*** Listed entries

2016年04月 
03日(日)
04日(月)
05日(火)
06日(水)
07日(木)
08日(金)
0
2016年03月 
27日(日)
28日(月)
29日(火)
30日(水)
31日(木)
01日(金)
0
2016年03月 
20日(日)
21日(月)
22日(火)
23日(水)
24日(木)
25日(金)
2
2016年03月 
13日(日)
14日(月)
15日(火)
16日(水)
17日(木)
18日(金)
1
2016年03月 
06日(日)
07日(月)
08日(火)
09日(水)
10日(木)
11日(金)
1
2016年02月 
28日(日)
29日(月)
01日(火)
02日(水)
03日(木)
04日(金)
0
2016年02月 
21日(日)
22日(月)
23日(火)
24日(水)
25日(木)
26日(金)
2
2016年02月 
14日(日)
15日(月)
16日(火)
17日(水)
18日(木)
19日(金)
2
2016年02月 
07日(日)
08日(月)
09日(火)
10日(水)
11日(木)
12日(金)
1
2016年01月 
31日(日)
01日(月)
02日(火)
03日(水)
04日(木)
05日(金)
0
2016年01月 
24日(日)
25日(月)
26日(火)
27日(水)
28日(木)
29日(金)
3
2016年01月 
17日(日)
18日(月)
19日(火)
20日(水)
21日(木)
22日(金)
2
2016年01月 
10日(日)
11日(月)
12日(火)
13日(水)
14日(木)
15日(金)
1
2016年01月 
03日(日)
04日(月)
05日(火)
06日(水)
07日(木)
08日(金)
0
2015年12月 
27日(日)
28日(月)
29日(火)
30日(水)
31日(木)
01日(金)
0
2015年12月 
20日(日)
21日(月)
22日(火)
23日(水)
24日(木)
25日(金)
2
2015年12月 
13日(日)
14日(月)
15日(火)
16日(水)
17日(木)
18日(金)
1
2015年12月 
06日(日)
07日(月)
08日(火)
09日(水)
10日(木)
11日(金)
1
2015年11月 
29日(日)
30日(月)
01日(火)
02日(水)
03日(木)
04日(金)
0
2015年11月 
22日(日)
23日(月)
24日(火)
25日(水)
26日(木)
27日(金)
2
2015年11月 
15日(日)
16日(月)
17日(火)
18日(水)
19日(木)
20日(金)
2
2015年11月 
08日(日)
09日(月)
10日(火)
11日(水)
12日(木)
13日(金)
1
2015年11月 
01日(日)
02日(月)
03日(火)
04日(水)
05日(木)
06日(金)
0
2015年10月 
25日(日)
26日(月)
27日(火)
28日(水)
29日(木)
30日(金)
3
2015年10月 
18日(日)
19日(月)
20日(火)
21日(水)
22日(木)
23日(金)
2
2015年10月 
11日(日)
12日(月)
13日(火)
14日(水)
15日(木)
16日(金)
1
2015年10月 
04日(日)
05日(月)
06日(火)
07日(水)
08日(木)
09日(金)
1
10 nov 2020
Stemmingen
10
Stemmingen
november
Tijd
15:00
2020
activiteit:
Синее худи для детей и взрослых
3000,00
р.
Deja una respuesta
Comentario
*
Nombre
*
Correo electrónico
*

******

What you should do
Go through all the records above, swap each "Stemmingen" for "Peilingen", and give the lines back with nothing else changed.

The answer
2016年04月 
03日(日)
04日(月)
05日(火)
06日(水)
07日(木)
08日(金)
0
2016年03月 
27日(日)
28日(月)
29日(火)
30日(水)
31日(木)
01日(金)
0
2016年03月 
20日(日)
21日(月)
22日(火)
23日(水)
24日(木)
25日(金)
2
2016年03月 
13日(日)
14日(月)
15日(火)
16日(水)
17日(木)
18日(金)
1
2016年03月 
06日(日)
07日(月)
08日(火)
09日(水)
10日(木)
11日(金)
1
2016年02月 
28日(日)
29日(月)
01日(火)
02日(水)
03日(木)
04日(金)
0
2016年02月 
21日(日)
22日(月)
23日(火)
24日(水)
25日(木)
26日(金)
2
2016年02月 
14日(日)
15日(月)
16日(火)
17日(水)
18日(木)
19日(金)
2
2016年02月 
07日(日)
08日(月)
09日(火)
10日(水)
11日(木)
12日(金)
1
2016年01月 
31日(日)
01日(月)
02日(火)
03日(水)
04日(木)
05日(金)
0
2016年01月 
24日(日)
25日(月)
26日(火)
27日(水)
28日(木)
29日(金)
3
2016年01月 
17日(日)
18日(月)
19日(火)
20日(水)
21日(木)
22日(金)
2
2016年01月 
10日(日)
11日(月)
12日(火)
13日(水)
14日(木)
15日(金)
1
2016年01月 
03日(日)
04日(月)
05日(火)
06日(水)
07日(木)
08日(金)
0
2015年12月 
27日(日)
28日(月)
29日(火)
30日(水)
31日(木)
01日(金)
0
2015年12月 
20日(日)
21日(月)
22日(火)
23日(水)
24日(木)
25日(金)
2
2015年12月 
13日(日)
14日(月)
15日(火)
16日(水)
17日(木)
18日(金)
1
2015年12月 
06日(日)
07日(月)
08日(火)
09日(水)
10日(木)
11日(金)
1
2015年11月 
29日(日)
30日(月)
01日(火)
02日(水)
03日(木)
04日(金)
0
2015年11月 
22日(日)
23日(月)
24日(火)
25日(水)
26日(木)
27日(金)
2
2015年11月 
15日(日)
16日(月)
17日(火)
18日(水)
19日(木)
20日(金)
2
2015年11月 
08日(日)
09日(月)
10日(火)
11日(水)
12日(木)
13日(金)
1
2015年11月 
01日(日)
02日(月)
03日(火)
04日(水)
05日(木)
06日(金)
0
2015年10月 
25日(日)
26日(月)
27日(火)
28日(水)
29日(木)
30日(金)
3
2015年10月 
18日(日)
19日(月)
20日(火)
21日(水)
22日(木)
23日(金)
2
2015年10月 
11日(日)
12日(月)
13日(火)
14日(水)
15日(木)
16日(金)
1
2015年10月 
04日(日)
05日(月)
06日(火)
07日(水)
08日(木)
09日(金)
1
10 nov 2020
Peilingen
10
Peilingen
november
Tijd
15:00
2020
activiteit:
Синее худи для детей и взрослых
3000,00
р.
Deja una respuesta
Comentario
*
Nombre
*
Correo electrónico
*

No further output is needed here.